Martin Scorsese’s “The Irishman,” is part gangster drama, part historical epic decades in the making, but it’s all a bleak, pitch-black comedy about waiting a lifetime to purchase your own coffin.
If this seems like a reduction of a complex, monumental work from one of our greatest living filmmakers, it probably is. But the scene, which happens late in the film’s distinctive and devastating final hour, is arguably the key to the whole thing. Having seen most of his colleagues and enemies pass on in one way or another, former mob operative Frank Sheeran (Robert De Niro), now confined to a wheelchair, looks through his various options for his future home in the earth.
Different colors, different prices – it’s all worth considering now that he’s got nothing but time. It’s funny, particularly with Action Bronson playing the casket salesman, but it’s also a grim moment at the end of a film concerned with mortality in all its forms.
“The Irishman” runs three hours and 29 minutes in length, so there’s obviously a whole lot of ground to cover to get to this point. The story is told with a non-linear structure that makes little sense at first, only for Scorsese to later reveal the ultimate endgame as the film creeps toward its prolonged climax.
With the exception of a brief World War II flashback, we’re introduced to Sheeran as a blue-collar worker – a nobody who ends up selling cuts of meat to the local mob to make a little extra dough. When Frank is caught and thrust into the battle between labor and business, he’s successfully defended by Bill Bufalino (Ray Romano). Bill’s cousin, Russell (Joe Pesci), happens to be a prominent mob boss who had a chance encounter with Frank at a service station a few weeks before. Frank and Russell become fast friends, and the former begins taking on additional, more violent tasks for his new friend.
Frank’s small-time criminal enterprise is thrust into the spotlight when he’s introduced to Jimmy Hoffa (Al Pacino), the famous Teamsters boss who has a friendly association with the mob.
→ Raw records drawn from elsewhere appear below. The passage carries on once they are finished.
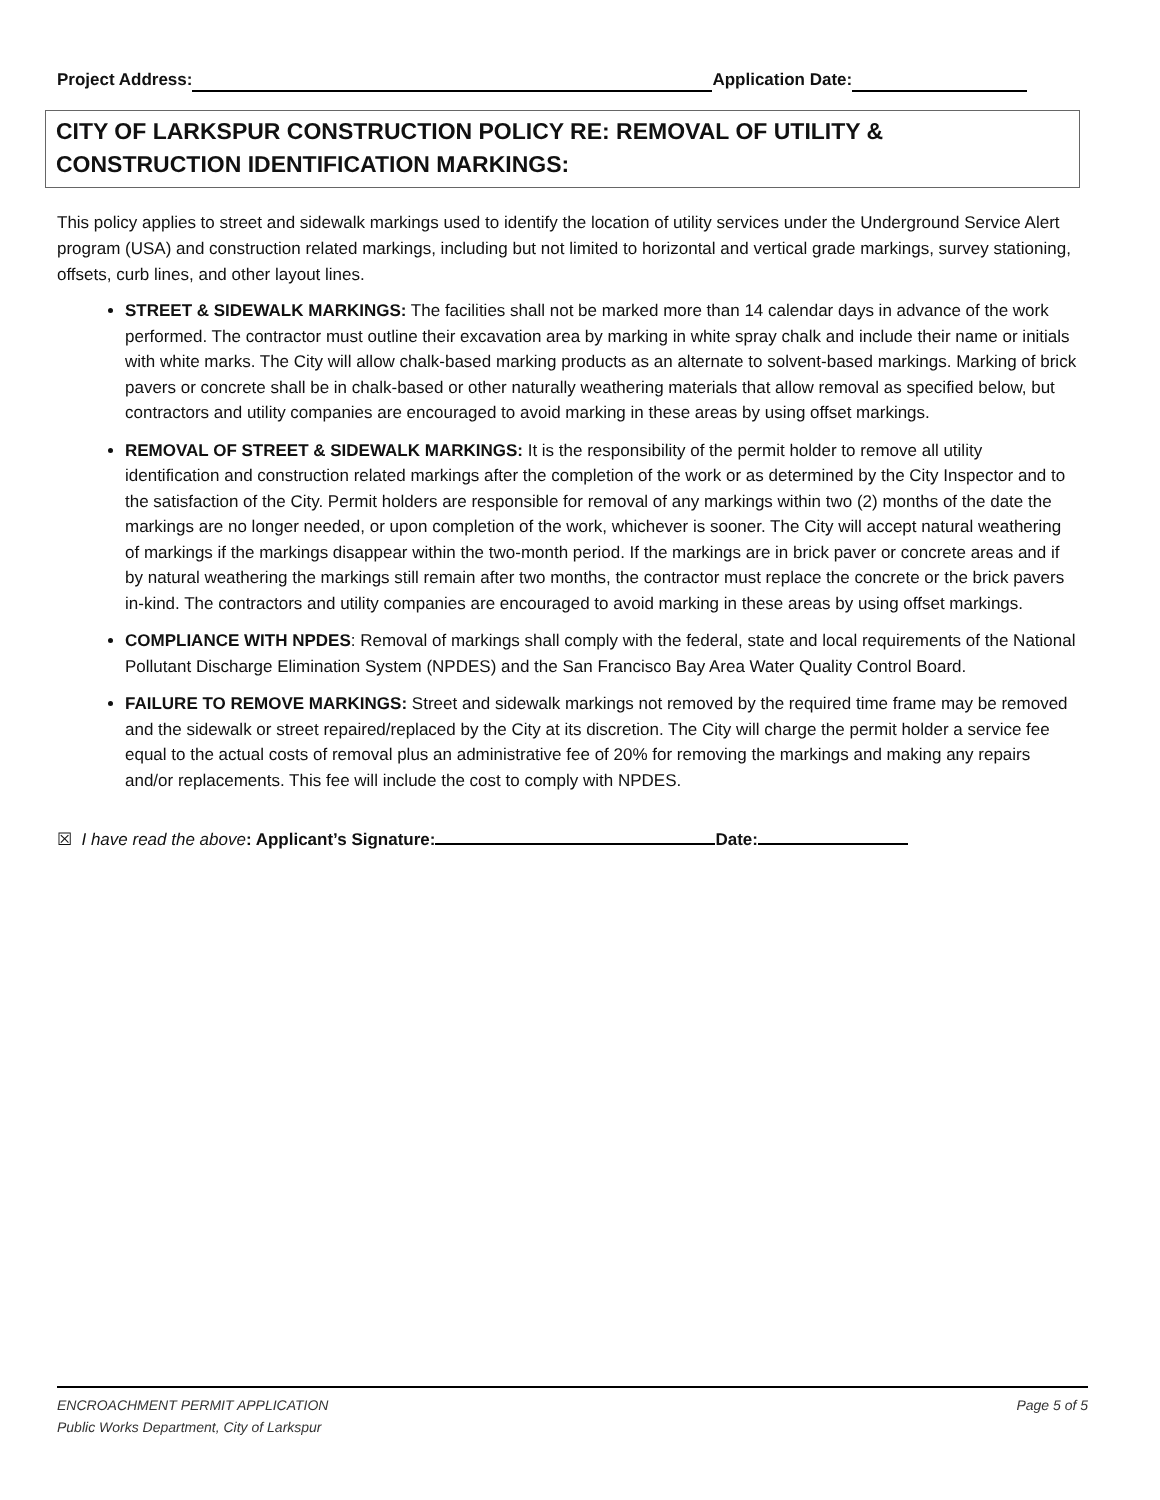Project Address: Application Date:
CITY OF LARKSPUR CONSTRUCTION POLICY RE: REMOVAL OF UTILITY & CONSTRUCTION IDENTIFICATION MARKINGS:
This policy applies to street and sidewalk markings used to identify the location of utility services under the Underground Service Alert program (USA) and construction related markings, including but not limited to horizontal and vertical grade markings, survey stationing, offsets, curb lines, and other layout lines.
STREET & SIDEWALK MARKINGS: The facilities shall not be marked more than 14 calendar days in advance of the work performed. The contractor must outline their excavation area by marking in white spray chalk and include their name or initials with white marks. The City will allow chalk-based marking products as an alternate to solvent-based markings. Marking of brick pavers or concrete shall be in chalk-based or other naturally weathering materials that allow removal as specified below, but contractors and utility companies are encouraged to avoid marking in these areas by using offset markings.
REMOVAL OF STREET & SIDEWALK MARKINGS: It is the responsibility of the permit holder to remove all utility identification and construction related markings after the completion of the work or as determined by the City Inspector and to the satisfaction of the City. Permit holders are responsible for removal of any markings within two (2) months of the date the markings are no longer needed, or upon completion of the work, whichever is sooner. The City will accept natural weathering of markings if the markings disappear within the two-month period. If the markings are in brick paver or concrete areas and if by natural weathering the markings still remain after two months, the contractor must replace the concrete or the brick pavers in-kind. The contractors and utility companies are encouraged to avoid marking in these areas by using offset markings.
COMPLIANCE WITH NPDES: Removal of markings shall comply with the federal, state and local requirements of the National Pollutant Discharge Elimination System (NPDES) and the San Francisco Bay Area Water Quality Control Board.
FAILURE TO REMOVE MARKINGS: Street and sidewalk markings not removed by the required time frame may be removed and the sidewalk or street repaired/replaced by the City at its discretion. The City will charge the permit holder a service fee equal to the actual costs of removal plus an administrative fee of 20% for removing the markings and making any repairs and/or replacements. This fee will include the cost to comply with NPDES.
☒ I have read the above: Applicant’s Signature: Date:
Page 5 of 5 ENCROACHMENT PERMIT APPLICATION
Public Works Department, City of Larkspur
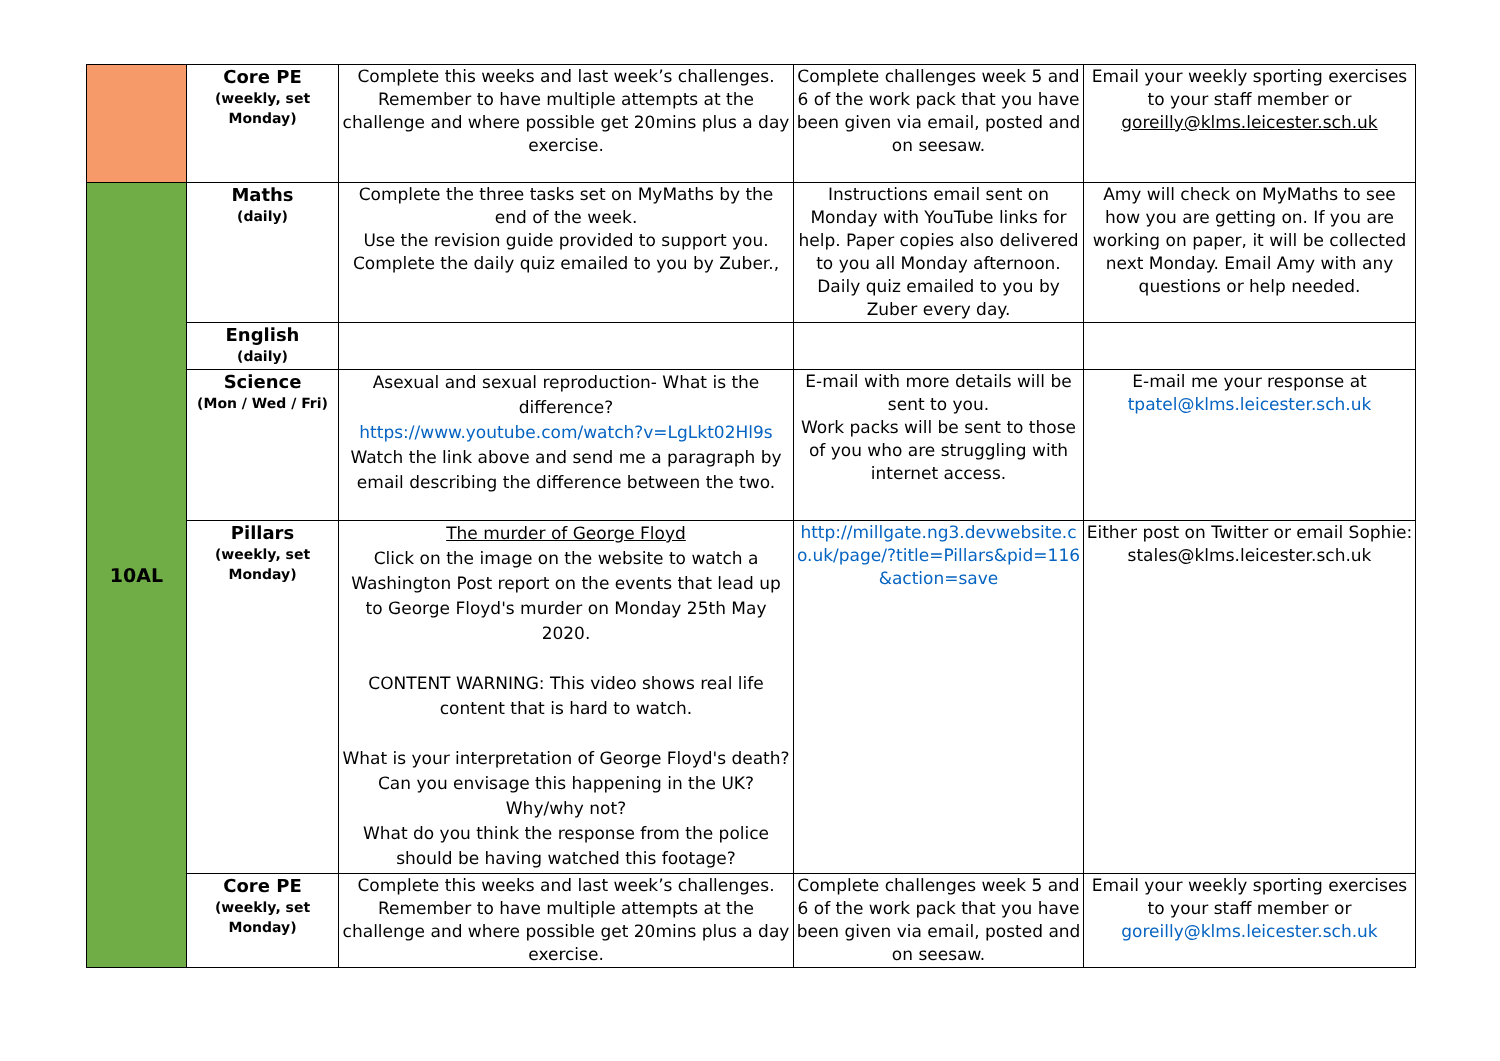| | Core PE (weekly, set Monday) | Complete this weeks and last week’s challenges. Remember to have multiple attempts at the challenge and where possible get 20mins plus a day exercise. | Complete challenges week 5 and 6 of the work pack that you have been given via email, posted and on seesaw. | Email your weekly sporting exercises to your staff member or goreilly@klms.leicester.sch.uk |
| 10AL | Maths (daily) | Complete the three tasks set on MyMaths by the end of the week. Use the revision guide provided to support you. Complete the daily quiz emailed to you by Zuber., | Instructions email sent on Monday with YouTube links for help. Paper copies also delivered to you all Monday afternoon. Daily quiz emailed to you by Zuber every day. | Amy will check on MyMaths to see how you are getting on. If you are working on paper, it will be collected next Monday. Email Amy with any questions or help needed. |
| | English (daily) | | | |
| | Science (Mon / Wed / Fri) | Asexual and sexual reproduction- What is the difference? https://www.youtube.com/watch?v=LgLkt02Hl9s Watch the link above and send me a paragraph by email describing the difference between the two. | E-mail with more details will be sent to you. Work packs will be sent to those of you who are struggling with internet access. | E-mail me your response at tpatel@klms.leicester.sch.uk |
| | Pillars (weekly, set Monday) | The murder of George Floyd Click on the image on the website to watch a Washington Post report on the events that lead up to George Floyd's murder on Monday 25th May 2020. CONTENT WARNING: This video shows real life content that is hard to watch. What is your interpretation of George Floyd's death? Can you envisage this happening in the UK? Why/why not? What do you think the response from the police should be having watched this footage? | http://millgate.ng3.devwebsite.co.uk/page/?title=Pillars&pid=116&action=save | Either post on Twitter or email Sophie: stales@klms.leicester.sch.uk |
| | Core PE (weekly, set Monday) | Complete this weeks and last week’s challenges. Remember to have multiple attempts at the challenge and where possible get 20mins plus a day exercise. | Complete challenges week 5 and 6 of the work pack that you have been given via email, posted and on seesaw. | Email your weekly sporting exercises to your staff member or goreilly@klms.leicester.sch.uk |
Frank becomes closely aligned to Hoffa and his interests, doing his part in a war against the establishment forces that are trying to keep labor tied down in the country. Frank becomes a part of something bigger than himself, but when Hoffa gets out of control, his role in taking down an icon will forever alter the course of history.
“The Irishman” has been touted by many as a quieter, more reflective gangster film from Scorsese, and in its final hour it certainly becomes that kind of story. But you can still expect some of the trademarks of the filmmaker’s iconic style: fourth-wall breaks; voiceover from De Niro; witty and sardonic storytelling with some violent digressions; and so much plot that the film demands a second viewing just to catch everything.
Even with a truly staggering running time, Scorsese’s epic is fast and funny, often coasting off the joy of watching its all-star ensemble go to work. Long scenes flow brilliantly, and even the much-discussed visual effects work is fairly solid – though it is pretty funny to watch “45-year-old” Robert De Niro beat up another guy with all the vigor of a septuagenarian.
However, considering that I was prepared for the anti-“Goodfellas,” I was initially annoyed by some of the flashier narrative devices. One in particular is worth noting: when any new minor character arrives, a small stamp appears on the screen, immediately noting how and when they die. At first, I thought it was far too cute for the story at hand.
Eventually, it becomes clear: this is the story.
Death comes for them all, and with the exception of one low-level mobster who was beloved by all and lived a long, happy life, death nearly always occurs at random. “The Irishman” is a movie about the friendships forged on the road to death – friendships often shaped by death and destroyed by that very same occurrence. The friendship between De Niro’s Sheeran and Pacino’s Hoffa is the heart of the movie in many ways (both actors are phenomenal here, as is Joe Pesci), and it’s all the more nauseating because you know exactly where this ends: with a betrayal and a bullet.
But in some ways, the randomness is a gift. Sheeran is doomed to watch his friends and his legacy fade into irrelevance as time passes on. With no friends, no options, and nothing but time, all he can do is buy his coffin, pick his burial spot, and wait for the release of death that should have come a long time ago. That is the tragic heart of what “The Irishman” is all about.
It’s a grim and grimly funny story – there’s no question about it. But am I eager to watch it again, in all three-and-a-half hours of its incredible glory, as soon as possible? You bet I am.